If some vaccines are likely to be less effective as new variants arise, it makes the argument for the rapid and global distribution of effective vaccines even stronger. Any delays to worldwide vaccine access will only prolong the pandemic. If some countries only get access to a vaccine by 2024, as some estimates suggest, then the virus could rage in some populations and may mutate to an extent that it renders the existing vaccines less effective, or in the worst case scenario ineffective.

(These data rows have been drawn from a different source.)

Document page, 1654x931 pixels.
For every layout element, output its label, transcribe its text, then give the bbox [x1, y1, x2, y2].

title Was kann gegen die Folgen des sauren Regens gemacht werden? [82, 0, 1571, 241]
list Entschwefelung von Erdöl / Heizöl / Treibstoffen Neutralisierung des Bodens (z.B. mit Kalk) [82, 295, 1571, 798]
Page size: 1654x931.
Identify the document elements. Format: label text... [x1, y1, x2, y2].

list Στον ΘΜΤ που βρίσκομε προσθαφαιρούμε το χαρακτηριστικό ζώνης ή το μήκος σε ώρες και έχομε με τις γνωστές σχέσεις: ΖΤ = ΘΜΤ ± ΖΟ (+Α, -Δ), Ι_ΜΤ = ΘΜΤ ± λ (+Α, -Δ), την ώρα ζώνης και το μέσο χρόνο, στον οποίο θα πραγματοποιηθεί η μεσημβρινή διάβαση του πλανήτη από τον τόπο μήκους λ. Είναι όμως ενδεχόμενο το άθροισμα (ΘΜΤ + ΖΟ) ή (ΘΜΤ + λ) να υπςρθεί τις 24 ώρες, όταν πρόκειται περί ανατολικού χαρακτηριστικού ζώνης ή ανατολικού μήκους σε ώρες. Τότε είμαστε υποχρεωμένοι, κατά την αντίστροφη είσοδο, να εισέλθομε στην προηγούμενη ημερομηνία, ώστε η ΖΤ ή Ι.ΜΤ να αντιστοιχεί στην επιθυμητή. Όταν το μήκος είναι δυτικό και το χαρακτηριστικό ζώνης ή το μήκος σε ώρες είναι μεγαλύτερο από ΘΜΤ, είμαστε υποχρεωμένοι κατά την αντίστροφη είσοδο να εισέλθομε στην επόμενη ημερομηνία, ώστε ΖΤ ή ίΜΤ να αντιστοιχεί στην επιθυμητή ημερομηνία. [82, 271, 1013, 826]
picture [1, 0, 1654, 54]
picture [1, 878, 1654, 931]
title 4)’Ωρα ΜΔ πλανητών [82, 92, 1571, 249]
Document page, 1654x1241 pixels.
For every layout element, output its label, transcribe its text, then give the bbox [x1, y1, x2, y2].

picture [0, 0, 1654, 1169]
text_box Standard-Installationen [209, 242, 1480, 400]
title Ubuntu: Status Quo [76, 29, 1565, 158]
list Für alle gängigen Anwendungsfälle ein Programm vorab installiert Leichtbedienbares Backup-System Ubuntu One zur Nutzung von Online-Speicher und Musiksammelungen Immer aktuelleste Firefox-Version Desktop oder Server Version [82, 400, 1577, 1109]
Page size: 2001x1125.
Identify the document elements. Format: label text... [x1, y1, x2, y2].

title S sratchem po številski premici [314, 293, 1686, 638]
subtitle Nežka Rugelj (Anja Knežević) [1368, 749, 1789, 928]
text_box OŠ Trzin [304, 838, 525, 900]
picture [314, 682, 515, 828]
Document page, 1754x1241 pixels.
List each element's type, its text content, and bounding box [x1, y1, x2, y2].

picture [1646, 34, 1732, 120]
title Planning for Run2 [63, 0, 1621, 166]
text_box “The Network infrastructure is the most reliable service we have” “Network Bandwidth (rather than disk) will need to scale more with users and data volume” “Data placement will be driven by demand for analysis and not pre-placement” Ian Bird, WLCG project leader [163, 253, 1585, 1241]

However, high-income governments are already stockpiling vaccines to ensure that they can vaccinate their populations now, and in the immediate future, including those people in low-risk groups. And if new or updated vaccines are required to mitigate against new variants of the virus, the stockpiling may continue.
Also, the nature of the global economic system means that hoarding vaccines may lead to further losses in global economic output. This is because economies worldwide are closely interlinked and a prolonged pandemic in low-income countries will cost high-income countries more than if they funded vaccine distribution in poorer nations.